Luckily, or not, for us though we have laws that limit such hurtful speech, like liable laws, and laws against hate speech. The best these laws can do for us however is punish the worst examples, examples which would fit right back in the school yard. Some of the more insidious, and potentially damaging examples of speech in our society can't be legally restricted, but non-the-less needs to be checked.

Recently a perfect example of this sinister speech popped out of the mouth of Natural Resource Minister Joe Oliver,

"Get off my lawn you dirty hippies."
"Unfortunately, there are environmental and other radical groups that would seek to block this opportunity to diversify our trade... Their goal is to stop any major project no matter what the cost to Canadian families in lost jobs and economic growth. No forestry. No mining. No oil. No gas. No more hydro-electric dams... Threaten to hijack our regulatory system to achieve their radical ideological agenda," 

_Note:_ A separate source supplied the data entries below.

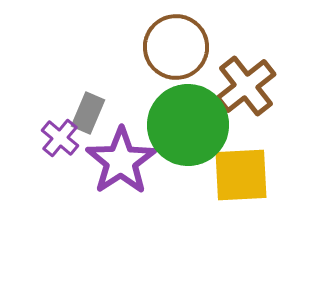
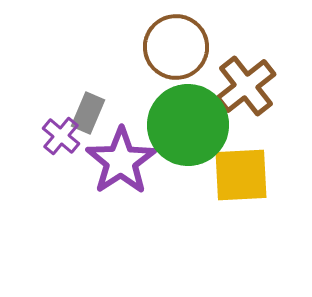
purple cross: moved 1 px right, 2 px up
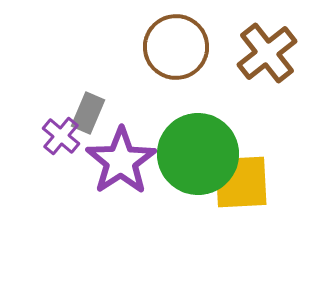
brown cross: moved 21 px right, 33 px up
green circle: moved 10 px right, 29 px down
yellow square: moved 7 px down
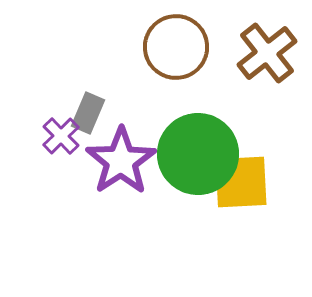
purple cross: rotated 6 degrees clockwise
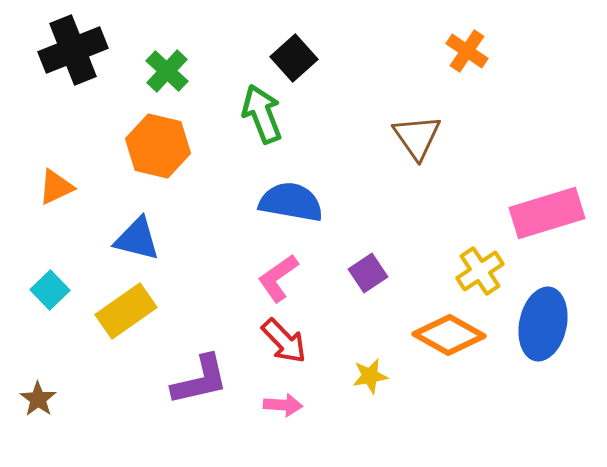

Nothing in what Oliver said there was even remotely illegal. Not a thing. That doesn't mean however that what he said was ethical, or correct. In what is considered civilized discourse calling the people who disagree with you radicals, and saying they want to hijack anything is generally not acceptable. Nor is trying to manipulate your audience by incurring the specter of impeding economic down turn when you can't possibly know that is the case. To put it more broadly, claiming that your opponents are all nut job misanthropes isn't proper debate strategy, and it doesn't make for a healthy Democracy. This is how words can hurt in a broader context, they damage our ability to maintain our freedom. We  cannot have freedom of speech when those in power can simply shout down dissenting opinions, when the electorate fails to take those in power to task for such flagrant abuse of language, or worse still, when the electorate is taken in by these tactics. 

If we are unwilling to do something about these verbal violations, perpetrated by those we choose to govern us, do we even deserve the freedom we have?